NMR uses the magnetic properties of atomic nuclei to reveal the structures of the molecules containing those nuclei. The technique is especially well-suited to studying cholesterol, which has been generally difficult to measure on a molecular level, according to Hong, because it’s small, interacts with many proteins and has a dynamic and disordered cell membrane.
The NMR technique allowed Hong and her colleagues to pin down cholesterol “in its natural environment in the membrane, where we also have the protein M2 in its natural environment,” she says. The team was then able to measure the distance between cholesterol atoms and the atoms in the M2 protein to determine how cholesterol molecules bind to M2, as well as cholesterol’s orientation within the layers of the cell membrane.

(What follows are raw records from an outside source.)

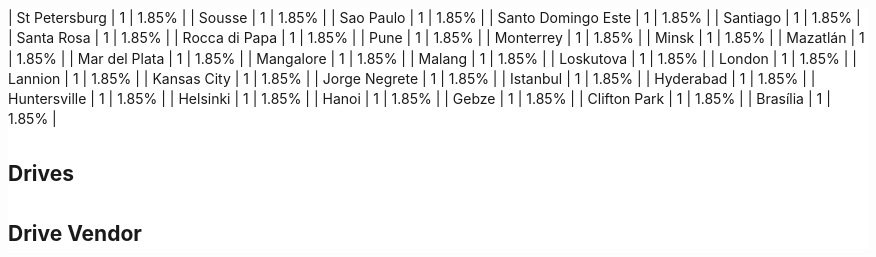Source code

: | St Petersburg      | 1         | 1.85%   |
| Sousse             | 1         | 1.85%   |
| Sao Paulo          | 1         | 1.85%   |
| Santo Domingo Este | 1         | 1.85%   |
| Santiago           | 1         | 1.85%   |
| Santa Rosa         | 1         | 1.85%   |
| Rocca di Papa      | 1         | 1.85%   |
| Pune               | 1         | 1.85%   |
| Monterrey          | 1         | 1.85%   |
| Minsk              | 1         | 1.85%   |
| Mazatlán          | 1         | 1.85%   |
| Mar del Plata      | 1         | 1.85%   |
| Mangalore          | 1         | 1.85%   |
| Malang             | 1         | 1.85%   |
| Loskutova          | 1         | 1.85%   |
| London             | 1         | 1.85%   |
| Lannion            | 1         | 1.85%   |
| Kansas City        | 1         | 1.85%   |
| Jorge Negrete      | 1         | 1.85%   |
| Istanbul           | 1         | 1.85%   |
| Hyderabad          | 1         | 1.85%   |
| Huntersville       | 1         | 1.85%   |
| Helsinki           | 1         | 1.85%   |
| Hanoi              | 1         | 1.85%   |
| Gebze              | 1         | 1.85%   |
| Clifton Park       | 1         | 1.85%   |
| Brasília          | 1         | 1.85%   |

Drives
------

Drive Vendor
------------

Cholesterol isn’t evenly distributed throughout the cell membrane. There are cholesterol-enriched “rafts” along with less enriched areas. The M2 protein tends to locate itself at the boundary between the raft and nonraft areas in the membrane, where the budding virus can enrich itself with cholesterol to build its viral envelope. The configuration that Hong and her colleagues observed at the budding neck—two cholesterol molecules attached to M2—creates a significant wedge shape within the inner layer of the cell membrane. The wedge produces a saddle-shaped curvature at the budding neck that is needed to sever the membrane and release the virus.
The new findings do not have any direct implications for vaccinating or treating flu, although they could inspire new research into how to prevent viral budding in not only the flu virus but other membrane proteins, according to Hong. The amyloid precursor protein and alpha-synuclein, implicated in Alzheimer’s disease and Parkinson’s disease, respectively, are among the proteins that spend at least some of their lifetimes within cell membranes, which contain cholesterol in their fatty layers, she says. “About 30 percent of proteins encoded by the human genome are associated with the cell membrane, so you’re talking about a lot of direct and indirect interactions with cholesterol. And now we have a tool for studying the cholesterol-binding structure of proteins.”